What a blessing it is to not make or take calls like we had to when we, the millennials were kids. The now-vintage telephone with a spiral chord, which was our personal fidget spinner, had a louder than rooster ringtone. Unlike the ocean of songs and pleasant to ears ringtones available now a days, we were subject to mini heart attacks every time the telephone rang.
Now, introverted adult millennials are walking-talking traumatized beings who find solace in the comfort of texting. Although we started from typing on a keypad so complex and hard that the edge of our thumbs still hurt on the thought of typing on those rock solid Nokia’s keypads we owned in our teenage.
How soft and smooth the touchscreens are, how convenient is qwerty, how awkward it was to type skul for school, cul for cool and f9 for fine.
Ahh! the cringe crawled down my spine while typing this here. Our emojis were no less!
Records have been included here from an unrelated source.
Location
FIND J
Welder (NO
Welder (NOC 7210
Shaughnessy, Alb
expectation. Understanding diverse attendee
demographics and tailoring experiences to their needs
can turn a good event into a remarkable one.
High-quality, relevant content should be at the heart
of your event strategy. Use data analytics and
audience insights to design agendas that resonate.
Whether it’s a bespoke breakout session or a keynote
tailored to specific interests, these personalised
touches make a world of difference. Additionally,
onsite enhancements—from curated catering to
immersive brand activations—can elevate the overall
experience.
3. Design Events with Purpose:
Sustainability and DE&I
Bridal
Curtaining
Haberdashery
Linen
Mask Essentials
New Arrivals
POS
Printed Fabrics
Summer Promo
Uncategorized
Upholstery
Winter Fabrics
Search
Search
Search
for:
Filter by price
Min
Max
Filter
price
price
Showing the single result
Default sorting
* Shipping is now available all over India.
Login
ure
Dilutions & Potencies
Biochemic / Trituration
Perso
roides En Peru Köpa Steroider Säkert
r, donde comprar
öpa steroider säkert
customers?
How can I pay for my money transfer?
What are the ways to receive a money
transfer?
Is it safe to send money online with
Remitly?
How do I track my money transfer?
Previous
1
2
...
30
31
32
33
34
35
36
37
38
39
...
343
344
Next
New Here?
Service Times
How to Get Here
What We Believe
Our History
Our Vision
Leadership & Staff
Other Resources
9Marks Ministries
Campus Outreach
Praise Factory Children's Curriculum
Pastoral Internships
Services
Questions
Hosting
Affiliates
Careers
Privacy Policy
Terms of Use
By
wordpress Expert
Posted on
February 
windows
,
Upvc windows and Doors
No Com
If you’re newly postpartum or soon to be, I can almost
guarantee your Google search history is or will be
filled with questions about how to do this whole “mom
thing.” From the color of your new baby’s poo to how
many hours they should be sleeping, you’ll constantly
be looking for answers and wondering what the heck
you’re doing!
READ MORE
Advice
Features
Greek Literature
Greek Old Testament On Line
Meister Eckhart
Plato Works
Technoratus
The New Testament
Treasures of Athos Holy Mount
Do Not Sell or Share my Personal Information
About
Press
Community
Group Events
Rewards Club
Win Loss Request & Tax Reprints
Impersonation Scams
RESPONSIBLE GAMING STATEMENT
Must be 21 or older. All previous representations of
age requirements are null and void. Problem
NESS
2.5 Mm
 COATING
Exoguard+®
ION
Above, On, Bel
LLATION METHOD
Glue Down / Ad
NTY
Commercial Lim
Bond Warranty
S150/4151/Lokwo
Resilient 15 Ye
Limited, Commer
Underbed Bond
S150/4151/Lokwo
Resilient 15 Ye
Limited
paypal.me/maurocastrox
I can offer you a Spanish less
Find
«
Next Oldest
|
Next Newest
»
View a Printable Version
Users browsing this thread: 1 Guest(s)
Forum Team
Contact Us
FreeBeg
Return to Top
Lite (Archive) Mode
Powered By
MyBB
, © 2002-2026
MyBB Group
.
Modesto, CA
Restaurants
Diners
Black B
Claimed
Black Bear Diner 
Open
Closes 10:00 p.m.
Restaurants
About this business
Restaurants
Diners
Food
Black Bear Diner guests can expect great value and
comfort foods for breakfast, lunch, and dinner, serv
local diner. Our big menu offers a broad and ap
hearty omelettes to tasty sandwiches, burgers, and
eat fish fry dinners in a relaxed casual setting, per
We invented <3, :), ;) and so many more (including a middle finger emoji) to eventually inspire the creator of emoji to create round yellow emojis for every emotion.
Now, the pool of emojis is so vast that we have limited ourselves to just a few that we use to cover our awkwardness over texts or to cushion the harshness of words typed.
A please, a thank you and sorry are not enough so we put emojis to show how we have put our heart in the text.
Difference between a text with and without an emoji can be explained by the difference between I love you and Love you.
If you are an introvert with overthinker as your middle name you absolutely understood what it implies.
An emoji in a personal text can add the touch of affection and honesty while this can go wrong if used in a formal text.
As a woman, sending a heart emoji is instantly replaced with a flower or some other neutral emoji when texting with the opposite gender.
They can read too much between the emojis and you wouldn’t want that.
See, the emojis have intensities, some are intense like red hearts and some are neutral like flowers.
Despite of these small little round-yellow hiccups, texting is better than making calls thanks to the emojis.
In the end, I’d like to say that you can communicate almost everything through texts and emojis but please! break up over a phone call and not a text.